What are some of the conclusions to be drawn from this reality check? For one thing, says Baird, it’s heartening to see such a high proportion of e-mailers adopting best practices such as SPF and double opt-in. “Unfortunately, it’s doing them no good when it comes to getting their messages into the inbox,” she adds. Almost three-quarters of the companies involved in the study used Sender Policy Framework (SPF) authentication in their e-mails. But this widespread implementation had no impact on whether or not a given company’s e-mail got tagged as spam: Seventy-three percent of the senders that fell victim to false positives in the survey were using SPF.

More important, Baird says, companies that make e-mail a crucial part of their marketing programs need to recognize that the false positive rate is a metric that different actors in the industry will calculate in different ways.
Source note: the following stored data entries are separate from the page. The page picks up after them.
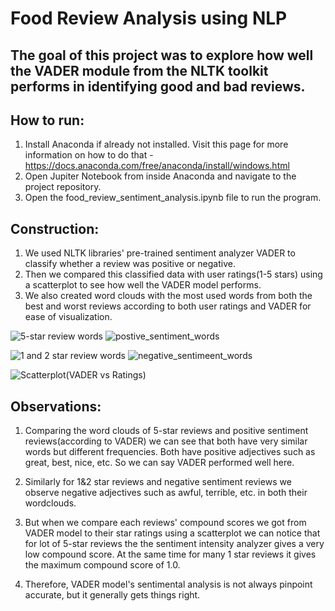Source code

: # Food Review Analysis using NLP

## The goal of this project was to explore how well the VADER module from the NLTK toolkit performs in identifying good and bad reviews.

## How to run:
1. Install Anaconda if already not installed. Visit this page for more information on how to do that - https://docs.anaconda.com/free/anaconda/install/windows.html
2. Open Jupiter Notebook from inside Anaconda and navigate to the project repository.
3. Open the food_review_sentiment_analysis.ipynb file to run the program.
   
## Construction:
1. We used NLTK libraries' pre-trained sentiment analyzer VADER to classify whether a review was positive or negative.
2. Then we compared this classified data with user ratings(1-5 stars) using a scatterplot to see how well the VADER model performs.
3. We also created word clouds with the most used words from both the best and worst reviews according to both user ratings and VADER for ease of visualization.

![5-star review words](https://github.com/Ridwan778/Product-Review-Analysis/assets/113521598/7c6d8d5c-1309-403e-b5a7-92ed4e602201)
![postive_sentiment_words](https://github.com/Ridwan778/Product-Review-Analysis/assets/113521598/248cba2e-77f7-42e7-b6ca-32cc96b40ade)

![1 and 2 star review words](https://github.com/Ridwan778/Product-Review-Analysis/assets/113521598/b3e12499-2d00-4f55-84b4-0578eee5ed00)
![negative_sentimeent_words](https://github.com/Ridwan778/Product-Review-Analysis/assets/113521598/c6ef0a74-1d0f-48e6-b189-7f1143d0f4e1)

![Scatterplot(VADER vs Ratings)](https://github.com/Ridwan778/Product-Review-Analysis/assets/113521598/c0f47a18-9ff1-4c96-9180-d28125fabedb)


## Observations:
1. Comparing the word clouds of 5-star reviews and positive sentiment reviews(according to VADER) we can see that both have very similar words but different frequencies. Both have positive adjectives such as great, best, nice, etc. So we can say VADER performed well here.

2. Similarly for 1&2 star reviews and negative sentiment reviews we observe negative adjectives such as awful, terrible, etc. in both their wordclouds.

3. But when we compare each reviews' compound scores we got from VADER model to their star ratings using a scatterplot we can notice that for lot of 5-star reviews the the sentiment intensity analyzer gives a very low compound score. At the same time for many 1 star reviews it gives the maximum compound score of 1.0.
  
5. Therefore, VADER model's sentimental analysis is not always pinpoint accurate, but it generally gets things right.
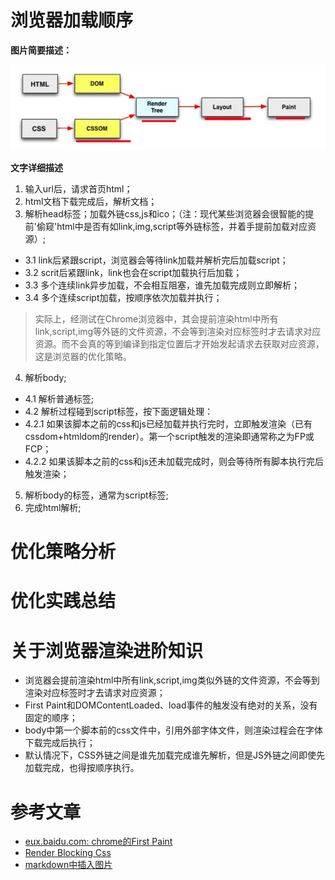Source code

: # 浏览器加载顺序

**图片简要描述：**

![loading progress of page](https://github.com/ethanbear/fe-blogs/raw/master/assets/images/fp_firstPaint-1.jpg)

**文字详细描述**

1. 输入url后，请求首页html；
2. html文档下载完成后，解析文档；
3. 解析head标签；加载外链css,js和ico；（注：现代某些浏览器会很智能的提前'偷窥'html中是否有如link,img,script等外链标签，并着手提前加载对应资源）;
  - 3.1 link后紧跟script，浏览器会等待link加载并解析完后加载script；
  - 3.2 scrit后紧跟link，link也会在script加载执行后加载；
  - 3.3 多个连续link异步加载，不会相互阻塞，谁先加载完成则立即解析；
  - 3.4 多个连续script加载，按顺序依次加载并执行；
  
> 实际上，经测试在Chrome浏览器中，其会提前渲染html中所有link,script,img等外链的文件资源，不会等到渲染对应标签时才去请求对应资源。而不会真的等到编译到指定位置后才开始发起请求去获取对应资源，这是浏览器的优化策略。

4. 解析body;
  - 4.1 解析普通标签;
  - 4.2 解析过程碰到script标签，按下面逻辑处理：
  - 4.2.1 如果该脚本之前的css和js已经加载并执行完时，立即触发渲染（已有cssdom+htmldom的render）。第一个script触发的渲染即通常称之为FP或FCP；    
  - 4.2.2 如果该脚本之前的css和js还未加载完成时，则会等待所有脚本执行完后触发渲染；    
5. 解析body的标签，通常为script标签;
6. 完成html解析;

# 优化策略分析


# 优化实践总结

# 关于浏览器渲染进阶知识

- 浏览器会提前渲染html中所有link,script,img类似外链的文件资源，不会等到渲染对应标签时才去请求对应资源；
- First Paint和DOMContentLoaded、load事件的触发没有绝对的关系，没有固定的顺序；
- body中第一个脚本前的css文件中，引用外部字体文件，则渲染过程会在字体下载完成后执行；
- 默认情况下，CSS外链之间是谁先加载完成谁先解析，但是JS外链之间即使先加载完成，也得按顺序执行。

# 参考文章
- [eux.baidu.com: chrome的First Paint](http://eux.baidu.com/blog/fe/Chrome%E7%9A%84First%20Paint)
- [Render Blocking Css](https://developers.google.com/web/fundamentals/performance/critical-rendering-path/render-blocking-css)
- [markdown中插入图片](https://www.zhihu.com/question/21065229)
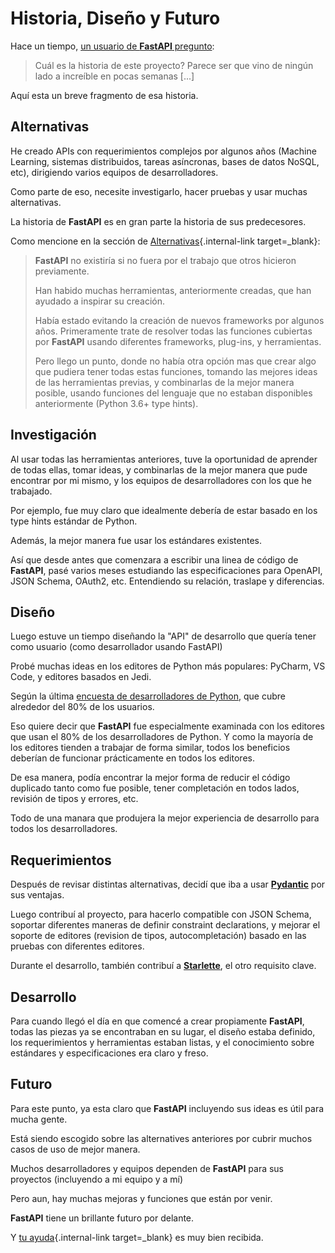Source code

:# Historia, Diseño y Futuro

Hace un tiempo, <a href="https://github.com/tiangolo/fastapi/issues/3#issuecomment-454956920" class="external-link" target="_blank">un usuario de **FastAPI** pregunto</a>:

> Cuál es la historia de este proyecto? Parece ser que vino de ningún lado a increíble en pocas semanas [...]

Aquí esta un breve fragmento de esa historia.

## Alternativas

He creado APIs con requerimientos complejos por algunos años (Machine Learning, sistemas distribuidos, tareas asíncronas, bases de datos NoSQL, etc), dirigiendo varios equipos de desarrolladores.

Como parte de eso, necesite investigarlo, hacer pruebas y usar muchas alternativas.

La historia de **FastAPI** es en gran parte la historia de sus predecesores.

Como mencione en la sección de [Alternativas](alternatives.md){.internal-link target=_blank}:

<blockquote markdown="1">

**FastAPI** no existiría si no fuera por el trabajo que otros hicieron previamente.

Han habido muchas herramientas, anteriormente creadas, que han ayudado a inspirar su creación.

Había estado evitando la creación de nuevos frameworks por algunos años. Primeramente trate de resolver todas las funciones cubiertas por **FastAPI** usando diferentes frameworks, plug-ins, y herramientas.

Pero llego un punto, donde no había otra opción mas que crear algo que pudiera tener todas estas funciones, tomando las mejores ideas de las herramientas previas, y combinarlas de la mejor manera posible, usando funciones del lenguaje que no estaban disponibles anteriormente (Python 3.6+ type hints).

</blockquote>

## Investigación

Al usar todas las herramientas anteriores, tuve la oportunidad de aprender de todas ellas, tomar ideas, y combinarlas de la mejor manera que pude encontrar por mi mismo, y los equipos de desarrolladores con los que he trabajado.

Por ejemplo, fue muy claro que idealmente debería de estar basado en los type hints estándar de Python.

Además, la mejor manera fue usar los estándares existentes.

Así que desde antes que comenzara a escribir una linea de código de **FastAPI**, pasé varios meses estudiando las especificaciones para OpenAPI, JSON Schema, OAuth2, etc. Entendiendo su relación, traslape y diferencias.

## Diseño

Luego estuve un tiempo diseñando la "API" de desarrollo que quería tener como usuario (como desarrollador usando FastAPI)

Probé muchas ideas en los editores de Python más populares: PyCharm, VS Code, y editores basados en Jedi.

Según la última <a href="https://www.jetbrains.com/research/python-developers-survey-2018/#development-tools" class="external-link" target="_blank">encuesta de desarrolladores de Python</a>, que cubre alrededor del 80% de los usuarios.

Eso quiere decir que **FastAPI** fue especialmente examinada con los editores que usan el 80% de los desarrolladores de Python. Y como la mayoría de los editores tienden a trabajar de forma similar, todos los beneficios deberían de funcionar prácticamente en todos los editores.

De esa manera, podía encontrar la mejor forma de reducir el código duplicado tanto como fue posible, tener completación en todos lados, revisión de tipos y errores, etc.

Todo de una manara que produjera la mejor experiencia de desarrollo para todos los desarrolladores.

## Requerimientos

Después de revisar distintas alternativas, decidí que iba a usar <a href="https://pydantic-docs.helpmanual.io/" class="external-link" target="_blank">**Pydantic**</a> por sus ventajas.

Luego contribuí al proyecto, para hacerlo compatible con JSON Schema, soportar diferentes maneras de definir constraint declarations, y mejorar el soporte de editores (revision de tipos, autocompletación) basado en las pruebas con diferentes editores.

Durante el desarrollo, también contribuí a <a href="https://www.starlette.io/" class="external-link" target="_blank">**Starlette**</a>, el otro requisito clave.

## Desarrollo

Para cuando llegó el día en que comencé a crear propiamente **FastAPI**, todas las piezas ya se encontraban en su lugar, el diseño estaba definido, los requerimientos y herramientas estaban listas, y el conocimiento sobre estándares y especificaciones era claro y freso.

## Futuro

Para este punto, ya esta claro que **FastAPI** incluyendo sus ideas es útil para mucha gente.

Está siendo escogido sobre las alternatives anteriores por cubrir muchos casos de uso de mejor manera.

Muchos desarrolladores y equipos dependen de **FastAPI** para sus proyectos (incluyendo a mi equipo y a mí)

Pero aun, hay muchas mejoras y funciones que están por venir.

**FastAPI** tiene un brillante futuro por delante.

Y [tu ayuda](help-fastapi.md){.internal-link target=_blank} es muy bien recibida.
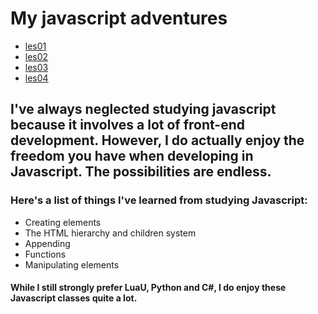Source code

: # My javascript adventures

* [les01](http://28641.hosts1.ma-cloud.nl/les01/)
* [les02](http://28641.hosts1.ma-cloud.nl/les02/)
* [les03](http://28641.hosts1.ma-cloud.nl/les03/)
* [les04](http://28641.hosts1.ma-cloud.nl/les04/)

## I've always neglected studying javascript because it involves a lot of front-end development. However, I do actually enjoy the freedom you have when developing in Javascript. The possibilities are endless.

### Here's a list of things I've learned from studying Javascript:

* Creating elements
* The HTML hierarchy and children system
* Appending
* Functions
* Manipulating elements 

#### While I still strongly prefer LuaU, Python and C#, I do enjoy these Javascript classes quite a lot.    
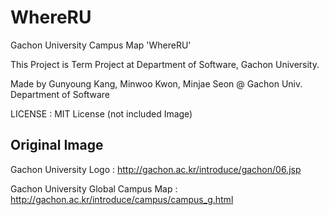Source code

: # WhereRU
Gachon University Campus Map  'WhereRU' 

This Project is Term Project at Department of Software, Gachon University.

Made by Gunyoung Kang, Minwoo Kwon, Minjae Seon @ Gachon Univ. Department of Software

LICENSE : MIT License (not included Image)

Original Image
---------------------------------------------------
Gachon University Logo : http://gachon.ac.kr/introduce/gachon/06.jsp

Gachon University Global Campus Map : http://gachon.ac.kr/introduce/campus/campus_g.html

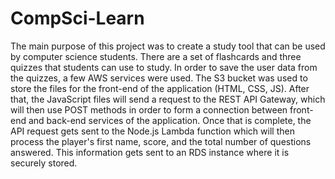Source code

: # CompSci-Learn
The main purpose of this project was to create a study tool that can be used by computer science students. There are a set of flashcards and three quizzes that students can use to study. In order to save the user data from the quizzes, a few AWS services were used. The S3 bucket was used to store the files for the front-end of the application (HTML, CSS, JS). After that, the JavaScript files will send a request to the REST API Gateway, which will then use POST methods in order to form a connection between front-end and back-end services of the application. Once that is complete, the API request gets sent to the Node.js Lambda function which will then process the player's first name, score, and the total number of questions answered. This information gets sent to an RDS instance where it is securely stored. 
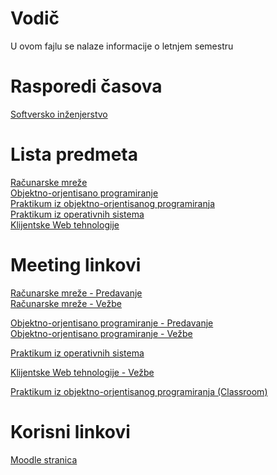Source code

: # Vodič
U ovom fajlu se nalaze informacije o letnjem semestru

# Rasporedi časova
[Softversko inženjerstvo][raspored-si]  

# Lista predmeta
[Računarske mreže][rm]  
[Objektno-orjentisano programiranje][oop]  
[Praktikum iz objektno-orjentisanog programiranja][pioop]  
[Praktikum iz operativnih sistema][pios]  
[Klijentske Web tehnologije][kwt]    

# Meeting linkovi

[Računarske mreže - Predavanje][meeting-rm-p]  
[Računarske mreže - Vežbe][meeting-rm-v]  
  
[Objektno-orjentisano programiranje - Predavanje][meeting-oop-p]  
[Objektno-orjentisano programiranje - Vežbe][meeting-oop-v]  

[Praktikum iz operativnih sistema][meeting-pios]

[Klijentske Web tehnologije - Vežbe][meeting-kwt-v]

[Praktikum iz objektno-orjentisanog programiranja (Classroom)][meeting-pioop]


# Korisni linkovi
[Moodle stranica][moodle stranica]



[//]: # (---------------------------------------------------------)

[//]: # (-------------U ovom delu se nalaze reference-------------)

[//]: # (---------------------------------------------------------)



[//]: # ( Raspored reference )

[raspored-si]: https://github.com/Produktivna-grupa/PMFKG/blob/master/II%20godina/Letnji%20semestar/Raspored/SI/



[//]: # ( Lista predmeta reference )

[rm]: https://github.com/Produktivna-grupa/PMFKG/blob/master/II%20godina/Letnji%20semestar/RM/Vodi%C4%8D_predmet.md#vodi%C4%8D

[oop]: https://github.com/Produktivna-grupa/PMFKG/blob/master/II%20godina/Letnji%20semestar/BP1/Vodi%C4%8D_predmet.md#vodi%C4%8D

[pioop]: https://github.com/Produktivna-grupa/PMFKG/blob/master/II%20godina/Letnji%20semestar/SPA2/Vodi%C4%8D_predmet.md#vodi%C4%8D

[pios]: https://github.com/Produktivna-grupa/PMFKG/blob/master/II%20godina/Letnji%20semestar/OPM/Vodi%C4%8D_predmet.md#vodi%C4%8D

[kwt]: https://github.com/Produktivna-grupa/PMFKG/blob/master/II%20godina/Letnji%20semestar/VAP/Vodi%C4%8D_predmet.md#vodi%C4%8D



[//]: # ( Meeting reference )

[meeting-rm-p]: http://bbb.pmf.kg.ac.rs/b/mil-6d3-ua2

[meeting-rm-v]: https://imi.pmf.kg.ac.rs/oglasi/14053-racunarske-mreze-i-mrezne-tehnologije-vezbe

[meeting-oop-p]: http://bbb.pmf.kg.ac.rs/b/ana-kff-7tq

[meeting-oop-v]: placeholder

[meeting-pios]: https://imi.pmf.kg.ac.rs/moodle/mod/bigbluebuttonbn/view.php?id=10116

[meeting-kwt-v]: https://imi.pmf.kg.ac.rs/oglasi/14018-klijentske-web-tehnologije-vezbe

[meeting-pioop]: https://imi.pmf.kg.ac.rs/moodle/course/view.php?id=500



[//]: # ( Korisni linkovi reference )

[moodle stranica]: https://imi.pmf.kg.ac.rs/moodle/course/index.php?categoryid=98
Vendors of spam filters commonly claim that their products produce false positives less than 1% of the time. “But they’re calculating that figure using the universe of all e-mail, including the 70% to 80% they already say is spam,” Baird says. That proportion doesn’t give much help to anyone trying to figure out what fraction of legitimate e-mail gets misidentified.

And ESPs, which commonly claim delivery rates of 90% to 98%, are most often using the “mailed-minus-bounces” formula that can only tell whether a message has reached the ISPs’ servers—not whether it then passed into receivers’ inboxes or into their spam folders. Mailers need to recognize that both these figures may not measure what they’re most interested in: the proportion of legitimate e-mails that get diverted into recipients’ spam folders. (Baird admits that her company makes a business out of helping mailers find this figure, but maintains that does not have any impact on the validity of the study’s findings.)

Another distinction the Pivotal Veracity report lays bare is the impact of differing definitions of “spam”. Most mailers and ESPs strive to comply with the regulations laid out in the Can-Spam Act, which focuses on receiving users’ consent in order to e-mail them. But ISPs overlay other requirements on top of that, Baird says, which means that mailers that meet Can-Spam standards can still wind up in spam folders.

Worse yet, these additional requirements can vary among ISPs. Some label as spam any mail sent from servers that do not allow reverse domain name system (DNS), which enables ISPs to check that e-mail is really coming from the domain listed in the “from” line. Others consider mailing more than 500 messages an hour from a single IP address to be a spam indicator. AOL says you can’t mail from a dynamic IP address; Yahoo won’t consider white-listing a mailer who rents out their e-mail list to others.

ISPs are notoriously reluctant to provide details about their spam-trapping techniques for fear that spammers will game their systems. And they’re right to guard the content and format specifics that lead them to flag certain messages as spam, Baird says. But she also maintains that they should be explicit about the additional non-spam requirements that they impose on mailers, many of which are not published anywhere. And she points out that the problems are even more acute for B-to-B merchants who must contend with even broader spam policies enforced by corporate networks.

“Mailers today are at the mercy of the ISPs,” she says. “They’re saying, ‘Just tell me what to do and I’ll do it.’ ISPs should recognize that their own filters are inaccurate, and they have a responsibility to identify and resolve the problems that come from those imperfect filters.”